Nach dem Willen des Ausschusses soll die nun bleiben - doch für die Républicains ist sie in der jetzigen Form ein rotes Tuch. "Was wir heute ertragen müssen, ist eine Art Einwanderung in unser Sozial- oder Gesundheitssystem", sagte LR-Fraktionschef Olivier Marleix im Sender Sud Radio. "Die Aussicht darauf, sich in Frankreich behandeln zu lassen, ist durchaus ein Grund, aus dem Menschen kommen."
Experte: Gesundheitversorgung kein Anreiz
Laut einem Bericht des Senats haben etwa 423.000 Menschen im ersten Quartal dieses Jahres die AME erhalten. Im Haushalt für das laufende Jahr sind dafür 1,2 Milliarden Euro veranschlagt. Dass die AME ein "Pull-Faktor" für Migration nach Frankreich ist, glaubt Patrick Stefanini aber nicht. Der ehemalige Präfekt ist Co-Autor eines Berichts über die AME, der Mitte vergangener Woche an die Regierung übergeben wurde.

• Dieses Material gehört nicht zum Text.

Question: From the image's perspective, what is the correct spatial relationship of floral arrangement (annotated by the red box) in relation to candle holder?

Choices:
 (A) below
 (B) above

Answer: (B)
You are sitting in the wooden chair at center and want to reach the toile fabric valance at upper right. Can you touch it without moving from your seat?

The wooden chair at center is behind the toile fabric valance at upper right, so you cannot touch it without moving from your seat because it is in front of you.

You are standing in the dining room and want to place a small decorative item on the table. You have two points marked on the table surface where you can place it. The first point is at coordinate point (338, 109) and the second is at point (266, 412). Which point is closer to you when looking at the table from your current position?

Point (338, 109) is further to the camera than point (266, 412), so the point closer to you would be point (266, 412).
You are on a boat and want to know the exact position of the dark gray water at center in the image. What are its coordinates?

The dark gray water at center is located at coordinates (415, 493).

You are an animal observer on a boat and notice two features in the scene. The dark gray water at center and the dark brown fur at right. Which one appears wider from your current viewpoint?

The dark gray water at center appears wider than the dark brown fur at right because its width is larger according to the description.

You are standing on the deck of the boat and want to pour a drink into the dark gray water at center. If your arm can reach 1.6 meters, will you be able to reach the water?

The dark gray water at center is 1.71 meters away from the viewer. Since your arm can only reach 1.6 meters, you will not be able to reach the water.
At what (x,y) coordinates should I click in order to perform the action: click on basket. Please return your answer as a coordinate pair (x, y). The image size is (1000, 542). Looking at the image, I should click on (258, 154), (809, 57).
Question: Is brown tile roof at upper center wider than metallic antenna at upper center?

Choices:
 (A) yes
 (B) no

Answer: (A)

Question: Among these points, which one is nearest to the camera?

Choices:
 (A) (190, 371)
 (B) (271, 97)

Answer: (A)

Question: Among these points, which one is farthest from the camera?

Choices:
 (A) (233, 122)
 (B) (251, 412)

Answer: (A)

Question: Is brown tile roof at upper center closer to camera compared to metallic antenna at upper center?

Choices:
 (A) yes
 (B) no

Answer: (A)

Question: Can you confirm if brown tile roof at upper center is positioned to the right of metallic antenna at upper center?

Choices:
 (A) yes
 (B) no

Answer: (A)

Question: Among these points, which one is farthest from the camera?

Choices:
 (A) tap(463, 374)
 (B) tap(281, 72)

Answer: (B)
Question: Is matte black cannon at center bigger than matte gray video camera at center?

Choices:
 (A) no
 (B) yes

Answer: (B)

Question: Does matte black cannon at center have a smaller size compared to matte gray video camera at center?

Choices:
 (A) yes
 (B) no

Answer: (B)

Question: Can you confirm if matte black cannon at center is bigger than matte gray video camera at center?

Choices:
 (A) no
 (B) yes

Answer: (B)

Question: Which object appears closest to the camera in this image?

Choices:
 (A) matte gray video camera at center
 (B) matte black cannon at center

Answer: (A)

"Wir wissen, dass viele Menschen ohne geregelten Aufenthaltstitel die AME nicht in Anspruch nehmen", so Stefanini im Interview bei "Public Senat". "Sie haben entweder Angst, dadurch in ein behördliches Verfahren zu rutschen, an dessen Ende sie abgeschoben werden. Oder sie wissen nicht mal, dass es diese Hilfe gibt."
"Schwarzer Moment für öffentliche Gesundheit"
Allerdings müsse die AME reformiert werden, um Betrug zu vermeiden, sagte Stefanini. Viele Medizinerinnen und Mediziner sind von der möglichen Umwandlung der AME in eine reine Notfallversorgung entsetzt. Amine Benyamina ist Psychiater am Hôpital Paul-Brousse in Villejuif südlich von Paris. Er hat gemeinsam mit Kollegen einen Brandbrief in der Tageszeitung "Le Monde" veröffentlicht.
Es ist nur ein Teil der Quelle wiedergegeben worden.